### [Exercise brief]
Go to the line containing "28: (263, 168)" in the records below and print it and every following line exactly, on through the line containing "62: (323, 230)", then stop.
##### Data to examine #####
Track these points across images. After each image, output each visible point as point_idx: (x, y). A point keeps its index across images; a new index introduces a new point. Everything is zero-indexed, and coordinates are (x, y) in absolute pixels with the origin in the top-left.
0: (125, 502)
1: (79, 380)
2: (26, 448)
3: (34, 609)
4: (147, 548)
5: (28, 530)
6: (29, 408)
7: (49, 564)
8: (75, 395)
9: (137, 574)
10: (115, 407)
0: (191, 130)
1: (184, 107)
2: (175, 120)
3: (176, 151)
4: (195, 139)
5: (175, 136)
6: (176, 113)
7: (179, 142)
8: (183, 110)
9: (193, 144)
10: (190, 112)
#####
##### Data to examine #####
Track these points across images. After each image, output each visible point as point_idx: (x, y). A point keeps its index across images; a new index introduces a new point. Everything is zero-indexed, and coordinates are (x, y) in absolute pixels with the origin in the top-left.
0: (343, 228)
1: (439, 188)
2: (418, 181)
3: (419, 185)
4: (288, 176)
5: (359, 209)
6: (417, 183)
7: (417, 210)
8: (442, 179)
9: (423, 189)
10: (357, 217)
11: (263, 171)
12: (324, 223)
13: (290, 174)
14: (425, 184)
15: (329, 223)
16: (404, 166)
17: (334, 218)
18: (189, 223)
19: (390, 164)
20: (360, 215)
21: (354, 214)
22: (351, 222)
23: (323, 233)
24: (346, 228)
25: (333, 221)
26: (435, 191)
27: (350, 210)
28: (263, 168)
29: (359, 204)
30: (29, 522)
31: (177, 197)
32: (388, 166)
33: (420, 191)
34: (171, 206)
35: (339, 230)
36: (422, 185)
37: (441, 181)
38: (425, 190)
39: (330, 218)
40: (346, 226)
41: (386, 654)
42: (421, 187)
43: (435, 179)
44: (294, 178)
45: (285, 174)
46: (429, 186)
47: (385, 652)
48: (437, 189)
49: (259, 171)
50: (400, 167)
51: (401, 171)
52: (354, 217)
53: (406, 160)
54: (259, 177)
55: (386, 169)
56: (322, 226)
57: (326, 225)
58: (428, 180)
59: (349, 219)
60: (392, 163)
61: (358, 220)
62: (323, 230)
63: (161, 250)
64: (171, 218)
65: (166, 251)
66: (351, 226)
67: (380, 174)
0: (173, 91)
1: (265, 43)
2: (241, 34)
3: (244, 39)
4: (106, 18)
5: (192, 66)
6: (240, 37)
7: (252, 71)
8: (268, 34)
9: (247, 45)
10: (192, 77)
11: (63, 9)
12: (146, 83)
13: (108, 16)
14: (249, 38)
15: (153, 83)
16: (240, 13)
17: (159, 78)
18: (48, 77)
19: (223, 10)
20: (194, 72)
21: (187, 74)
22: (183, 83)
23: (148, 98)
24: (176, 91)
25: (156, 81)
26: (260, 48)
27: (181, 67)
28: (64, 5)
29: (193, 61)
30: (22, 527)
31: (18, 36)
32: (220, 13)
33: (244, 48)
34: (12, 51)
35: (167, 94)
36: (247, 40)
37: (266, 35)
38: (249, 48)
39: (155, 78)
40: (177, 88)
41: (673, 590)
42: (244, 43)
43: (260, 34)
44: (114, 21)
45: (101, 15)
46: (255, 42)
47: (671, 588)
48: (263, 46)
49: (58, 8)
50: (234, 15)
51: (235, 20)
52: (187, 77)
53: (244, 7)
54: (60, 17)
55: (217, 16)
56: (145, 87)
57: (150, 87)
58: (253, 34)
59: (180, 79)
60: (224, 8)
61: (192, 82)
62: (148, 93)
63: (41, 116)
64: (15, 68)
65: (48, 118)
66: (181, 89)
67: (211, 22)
#####
### [Final answer]
28: (263, 168)
29: (359, 204)
30: (29, 522)
31: (177, 197)
32: (388, 166)
33: (420, 191)
34: (171, 206)
35: (339, 230)
36: (422, 185)
37: (441, 181)
38: (425, 190)
39: (330, 218)
40: (346, 226)
41: (386, 654)
42: (421, 187)
43: (435, 179)
44: (294, 178)
45: (285, 174)
46: (429, 186)
47: (385, 652)
48: (437, 189)
49: (259, 171)
50: (400, 167)
51: (401, 171)
52: (354, 217)
53: (406, 160)
54: (259, 177)
55: (386, 169)
56: (322, 226)
57: (326, 225)
58: (428, 180)
59: (349, 219)
60: (392, 163)
61: (358, 220)
62: (323, 230)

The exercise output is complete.